The gnome fired a crossbow bolt, striking Brian in the arm. The initial HP loss was something he could absorb, but his vision flashed with a light-green filter for just long enough to let him know what kind of message was coming.
[YOU’VE BEEN POISONED]
Dang it! Brian fired another arrow and managed to score a hit. His own HP bar dropped a bit with each passing second, but he couldn’t worry about that now. He fired a fourth time, forcing the gnome to dodge to Brian’s left as Brian’s longer legs closed the distance between them.
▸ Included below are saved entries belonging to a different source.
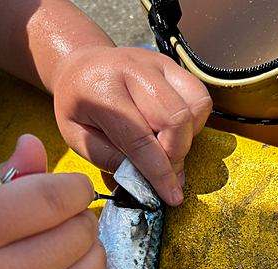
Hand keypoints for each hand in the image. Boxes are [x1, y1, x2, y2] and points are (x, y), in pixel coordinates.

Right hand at [0, 135, 105, 268]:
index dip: (73, 187)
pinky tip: (55, 268)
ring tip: (62, 239)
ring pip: (92, 263)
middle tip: (65, 215)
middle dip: (80, 215)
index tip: (74, 186)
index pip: (49, 201)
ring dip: (87, 244)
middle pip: (77, 231)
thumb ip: (3, 178)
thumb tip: (33, 144)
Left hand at [52, 47, 211, 205]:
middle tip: (168, 174)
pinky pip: (200, 98)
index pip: (140, 139)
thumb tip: (146, 180)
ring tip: (167, 147)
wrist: (80, 66)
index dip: (159, 173)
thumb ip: (111, 160)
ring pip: (195, 107)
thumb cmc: (77, 105)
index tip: (171, 196)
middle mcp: (133, 70)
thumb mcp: (78, 139)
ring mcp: (157, 64)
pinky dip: (194, 122)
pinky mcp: (172, 65)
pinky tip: (174, 131)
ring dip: (187, 139)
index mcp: (102, 90)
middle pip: (176, 120)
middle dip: (176, 157)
At the last moment the gnome put away his crossbow and pulled a dagger, but Brian was already switching to his longsword. Brian also had the longer reach. He launched his attack and cut down the gnome in a shower of blood.
[+100 XP]
He then turned around and called out to Rhonda. “Have any antidote? I’ve been poisoned!”
Rhonda didn’t respond.
Mike was busy blasting the gargoyle, but his horse was now lying behind hi
m, ripped apart like Rhonda’s had been. The gnomes farther away on the bridge all had crossbows out and ready but were chanting something in their language that Brian didn’t understand.
Augustin looked like a paddle ball with an invisible string, charging in to score a single hit on the gargoyle before being batted away. Augustin’s character was tough, but he was starting to slow and show signs of injury.
Brian knew his bow was of no use. His only way to help would be to join the fray.
“Rhonda, I need an antidote!”
Rhonda stood up, holding an orange bottle in her hand. “Everyone back away!” she shouted.
Mike let loose another lightning bolt while Augustin limped backward.
Rhonda threw the orange bottle. It spun through the air end over end and then shattered on the gargoyle’s back. As soon as the glass broke, the bottle exploded with tremendous force. A shockwave expanded, throwing the gargoyle headfirst into a stone archway and cracking its skull. Its wings fell off, broken loose by the explosion that left a charred crater in the monster’s back.
[+450 XP]
Holy smokes! If 450 XP was the divided share for each of the four of them... then that gargoyle was worth 1,800 XP! He didn’t have much time to think, however, because the remaining four gnomes all shouted and hissed. Brian turned to look at them just as their crossbows fired.
One arrow struck Mike in the back. Another hit Rhonda in the shoulder. A third bounced off Augustin’s armor harmlessly, and the fourth went wide, missing Brian by a healthy margin. Brian put away his sword and began firing his bow. Mike turned and let loose with a medium-sized fireball. Both projectiles arrived at the same time. Brian’s arrow missed, but the fireball exploded upon impact, incinerating one gnome and throwing the other from the bridge, screaming and wailing as it fell to the river below.